--- Excerpted passage Enclosed Below ---
An intelligent novel that examines the circumstances of the here and now. Ozeki carefully preserves the dying language of the honorary humble form spoken by my favorite character, Jiko, a 100+ year old Zen Buddhist Nun. I thought about all the wisdom the generations before me have left me.
— Saaya
March 2013 Indie Next List
“Nao, a suicidal Japanese girl, postpones her death as she grows closer to her 104-year-old great-grandmother, a Buddhist nun. Ruth, an American author with writer's block, discovers a diary washed ashore on her remote island in the Pacific Northwest. Ruth becomes obsessed with Nao and her diary, and readers will be drawn in as their stories intertwine. Ozeki's creatively constructed novel, complete with footnotes, Japanese characters, and appendices, will have readers marveling at the leaps in time and connection that bring the two women together in this witty, daring, and thoughtful novel.”
— Cheryl Krocker McKeon, Book Passage, San Francisco, CA
Description
A brilliant, unforgettable novel from bestselling author Ruth Ozeki, author of The Book of Form and Emptiness
Finalist for the Booker Prize and the National Book Critics Circle Award
“A time being is someone who lives in time, and that means you, and me, and every one of us who is, or was, or ever will be.”
In Tokyo, sixteen-year-old Nao has decided there’s only one escape from her aching loneliness and her classmates’ bullying. But before she ends it all, Nao first plans to document the life of her great grandmother, a Buddhist nun who’s lived more than a century. A diary is Nao’s only solace—and will touch lives in ways she can scarcely imagine. Across the Pacific, we meet Ruth, a novelist living on a remote island who discovers a collection of artifacts washed ashore in a Hello Kitty lunchbox—possibly debris from the devastating 2011 tsunami. As the mystery of its contents unfolds, Ruth is pulled into the past, into Nao’s drama and her unknown fate, and forward into her own future.
--- End of Enclosed Excerpted passage ---
--- Material provided Enclosed Below ---
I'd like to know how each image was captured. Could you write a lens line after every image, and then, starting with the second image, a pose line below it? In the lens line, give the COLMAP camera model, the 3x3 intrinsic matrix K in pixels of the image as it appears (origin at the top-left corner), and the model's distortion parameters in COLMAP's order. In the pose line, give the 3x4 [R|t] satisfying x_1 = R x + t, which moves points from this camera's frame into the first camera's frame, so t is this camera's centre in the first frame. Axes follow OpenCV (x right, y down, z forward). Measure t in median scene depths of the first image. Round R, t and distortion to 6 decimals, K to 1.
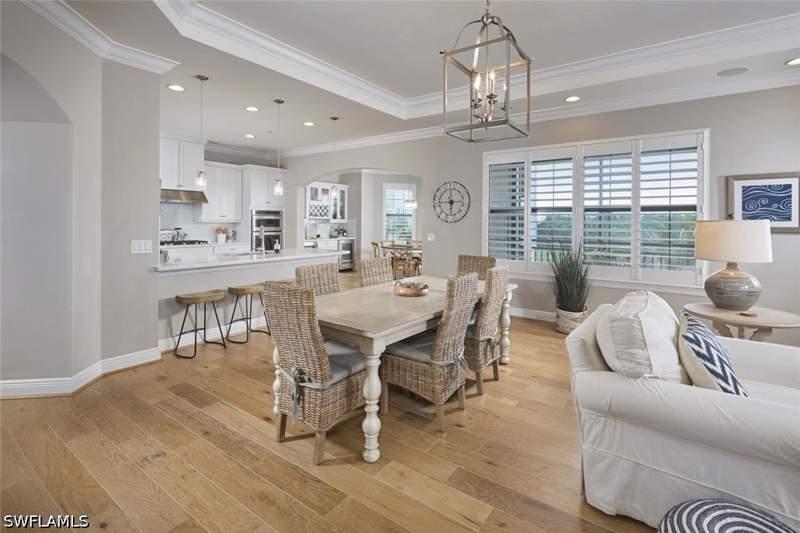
--- End of Enclosed Material provided ---
Continue the bookstore page about Ruth Ozeki's novel of Nao and Ruth, picking up right after its last sentence.

Result of the exercise:
Full of Ozeki’s signature humor and deeply engaged with the relationship between writer and reader, past and present, fact and fiction, quantum physics, history, and myth, A Tale for the Time Being is a brilliantly inventive, beguiling story of our shared humanity and the search for home.
About the Author
Ruth Ozeki is a novelist, filmmaker, and Zen Buddhist priest. She is the award-winning author of three novels, My Year of Meats, All Over Creation, and A Tale for the Time Being, which was a finalist for the 2013 Booker Prize. Her nonfiction work includes a memoir, The Face: A Time Code, and the documentary film, Halving the Bones. She is affiliated with the Everyday Zen Foundation and teaches creative writing at Smith College, where she is the Grace Jarcho Ross 1933 Professor of Humanities.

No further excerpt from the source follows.